Leadership

Leadership is a game changer on your path to success.  Self – Leadership influences and impacts your relationship with employees, associates, partners, and your dental community in general.     

Uncontrolled employee turnover due to poor leadership is the most costly and destabilizing challenge a dentist will face.  I have seen it derail clinicians on their path to success.  Studies estimate that depending on the industry, turning over one employee who earns $24 per hour could cost a company from $10,500 up to $75,000.      

First, it is important that you can recognize the signs of poor leadership in the dental practice.  

In extreme cases some or all of the following tell-tale signs are present: 

  • low employee productivity 
  • low employee job satisfaction
  • micromanaging
  • poor communication skills
  • unclear expectations
  • intimidating behavior
  • lack of focus and consistency
  • poor business systems
  • impatience with staff and patients
  • an unwillingness by leadership to value the feedback of employees

Elements of Leadership

Integrity:    Integrity is one of the many facets of character and it is perhaps the most important for leadership. Employees want to work for those who are ethical and trustworthy.  They know that working for an ethical person means that not only will the leader do what is best for the patients, but they will also do what is best for the employee.  Integrity attracts and keeps the loyalty of talented employees and quality patients.   

Self Assessment: the only way to see your dental practice clearly is to first see yourself clearly.  What are you doing well in practice and where do you need help?

Self Regulation:  you can’t lead if you can’t be fair and if you can’t be trusted.  If you can’t control your emotions, you are driven by biological impulses and create an atmosphere of unfairness and mistrust.  These environments are characterized by high drama and low productivity.  On the contrary, in environments where even – handedness leads, energy is available at all times to focus on what matters.  Service and marketing thrive and process is continually streamlined, so that efficiency increases.  Leaders here have time to strategize on how to stay relevant in the competitive field of dentistry.
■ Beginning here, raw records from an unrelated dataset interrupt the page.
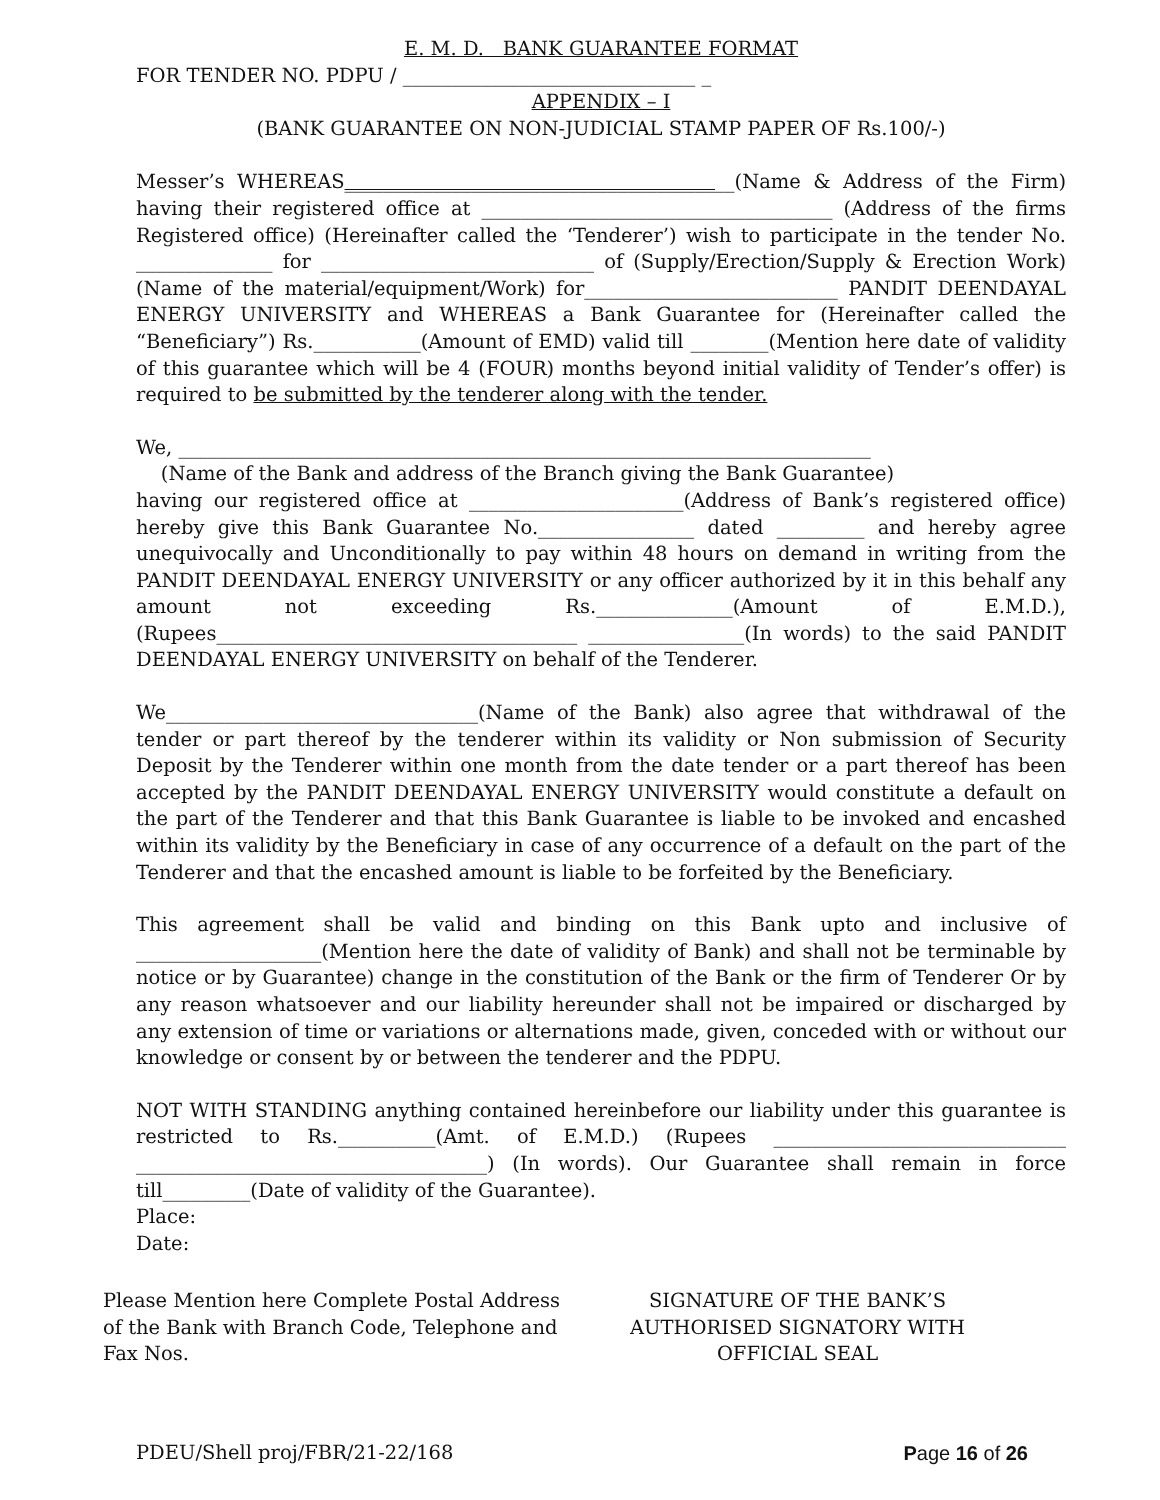E. M. D. BANK GUARANTEE FORMAT
FOR TENDER NO. PDPU / ______________________________ _
APPENDIX – I
(BANK GUARANTEE ON NON-JUDICIAL STAMP PAPER OF Rs.100/-)
Messer’s WHEREAS________________________________________(Name & Address of the Firm) having their registered office at ____________________________________ (Address of the firms Registered office) (Hereinafter called the ‘Tenderer’) wish to participate in the tender No. ______________ for ____________________________ of (Supply/Erection/Supply & Erection Work) (Name of the material/equipment/Work) for__________________________ PANDIT DEENDAYAL ENERGY UNIVERSITY and WHEREAS a Bank Guarantee for (Hereinafter called the “Beneficiary”) Rs.___________(Amount of EMD) valid till ________(Mention here date of validity of this guarantee which will be 4 (FOUR) months beyond initial validity of Tender’s offer) is required to be submitted by the tenderer along with the tender.
We, _______________________________________________________________________
(Name of the Bank and address of the Branch giving the Bank Guarantee)
having our registered office at ______________________(Address of Bank’s registered office) hereby give this Bank Guarantee No.________________ dated _________ and hereby agree unequivocally and Unconditionally to pay within 48 hours on demand in writing from the PANDIT DEENDAYAL ENERGY UNIVERSITY or any officer authorized by it in this behalf any amount not exceeding Rs.______________(Amount of E.M.D.), (Rupees_____________________________________ ________________(In words) to the said PANDIT DEENDAYAL ENERGY UNIVERSITY on behalf of the Tenderer.
We________________________________(Name of the Bank) also agree that withdrawal of the tender or part thereof by the tenderer within its validity or Non submission of Security Deposit by the Tenderer within one month from the date tender or a part thereof has been accepted by the PANDIT DEENDAYAL ENERGY UNIVERSITY would constitute a default on the part of the Tenderer and that this Bank Guarantee is liable to be invoked and encashed within its validity by the Beneficiary in case of any occurrence of a default on the part of the Tenderer and that the encashed amount is liable to be forfeited by the Beneficiary.
This agreement shall be valid and binding on this Bank upto and inclusive of ___________________(Mention here the date of validity of Bank) and shall not be terminable by notice or by Guarantee) change in the constitution of the Bank or the firm of Tenderer Or by any reason whatsoever and our liability hereunder shall not be impaired or discharged by any extension of time or variations or alternations made, given, conceded with or without our knowledge or consent by or between the tenderer and the PDPU.
NOT WITH STANDING anything contained hereinbefore our liability under this guarantee is restricted to Rs.__________(Amt. of E.M.D.) (Rupees ______________________________ ____________________________________) (In words). Our Guarantee shall remain in force till_________(Date of validity of the Guarantee).
Place:
Date:
Please Mention here Complete Postal Address of the Bank with Branch Code, Telephone and Fax Nos.
SIGNATURE OF THE BANK’S
AUTHORISED SIGNATORY WITH
OFFICIAL SEAL
PDEU/Shell proj/FBR/21-22/168 Page 16 of 26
Drive:   Motivated leaders achieve and exceed expectations daily and therefore, lead by example.  This behavior to excel is contagious.  These leaders are restless with the status quo and their employees and colleagues see it.  They are clear about results and while they are not strangers to failure, they push through it quickly.

Compassion and patience: a leader must have a desire and the patience to understand where others are coming from.  Furthermore, they need to be able to communicate in a style that creates trust in the relationship.  Without these skills there is no collaboration and therefore little teamwork. 

Social skills: are necessary to have influence on your team and to create collaboration.  Social skills are not only necessary to effectively lead a team, but they are also the primary requirement of cultures of service.  Service and the patient’s experience is the secret to marketing.    

Accountability:  in the dental practice, it is common to give employees a set of tasks, without giving employees a sense of purpose and a connection to the desired outcome.  Management makes a mistake when they require tasks to be done without also providing clear expectations, measurement, and feedback.  Management also needs to make sure that the employee has the skill set to deliver the desired outcome.